- Motto: Restore a town. Transform a nation.
- Bulembu Location in Eswatini
- Coordinates: 25°57′S 31°08′E﻿ / ﻿25.950°S 31.133°E
- Country: Eswatini
- District: Hhohho
- Established: 2006
- Elevation: 4,065 ft (1,239 m)

Population (January 2010)
- • Total: 2,000
- Time zone: UTC+2 (SAST)
- Area code: +268
- Climate: Cwb
- Website: http://www.bulembu.org/

= Bulembu =

Bulembu is a small town located in northwestern Hhohho, Eswatini, 10 km west of the town of Piggs Peak and close to the border with South Africa. Located above the Komati Valley in Eswatini's Highveld, Bulembu is named after the siSwati word for a spider's web.

The town of Bulembu is privately owned by a not-for-profit, Bulembu Ministries Eswatini. The Bulembu Foundation is based in Vancouver, Canada.

== Background ==

Between 1939 and 2001, Bulembu operated as a chrysotile (white asbestos) mine. Originally named Havelock Mine, the mine was part of the UK's Turner & Newall Asbestos Group.
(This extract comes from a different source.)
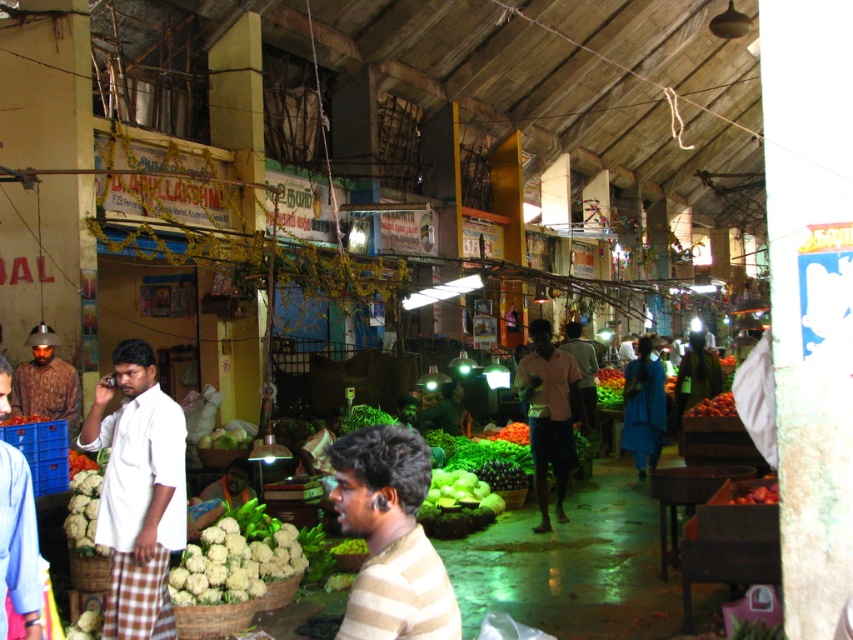
You are standing at the entrance of the market and want to take a photo that includes both the point at coordinates [242,556] and the point at [33,352]. Which point should you focus on to ensure both are in focus?

You should focus on the point that is closer to the camera, which is point [242,556], to ensure both points are in focus since the other point is further away.

You are a customer in the market and want to pick up the white cauliflower at lower center. However, there is a green fabric shirt at center in the way. Can you reach the cauliflower without moving the shirt?

The white cauliflower at lower center is in front of the green fabric shirt at center, so you can reach it without moving the shirt.

You are a customer in the market and want to pick up the white cauliflower at lower center. However, there is a green fabric shirt at center in your way. Can you reach the cauliflower without moving the shirt?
The mine encountered heavy losses in the late 1980s and subsequently went bankrupt in 1991. The company was liquidated and the assets purchased in 1991 by HVL Asbestos Swd. Ltd. who changed the name of the mine to Bulembu Mine. HVL Asbestos ran the mine until it went into liquidation in 2001.

Upon liquidation the 10,000 residents of Bulembu soon deserted the town in search for employment elsewhere and the town became a ghost town with little more than 50 people remaining there. This was during the time that Eswatini was (as it continues to be) ravaged by the HIV/AIDS virus. There was a 900% increase in infection in one decade with the infection rate sitting at 3.9% in 1992 to 38.6% in 2002. Today over 40% of the population is infected and the result is a nationwide orphan crisis.

The assets were purchased by Bulembu Development Corporation who sold the town and its 1,700-hectare property in 2006 to a not-for-profit, Bulembu Ministries Swaziland. Bulembu was purchased with the plan to rejuvenate the town as a self-sustaining entity with enterprises and care for orphans.

Bulembu Ministries Swaziland created a number of sustainable enterprises in 2008 to 2009, such as a eucalyptus and pine plantation for timber and charcoal, honey, bottled water, bakery, dairy, mill and tourism.

By November 2009 there were 108 orphans under Bulembu Ministry Swaziland's care. Instead of living in an institutional orphanage each child lives in a home with a caregiver and a group of five other children. Approximately 70% of Bulembu's orphan care program is funded through child sponsorship. Sponsors send funds each month to provide support for the sponsored children.

In 2011, Canadian folk-rock band Spirit of the West released "Bulembu", a charity single to benefit the project which included choral vocals by children from Bulembu.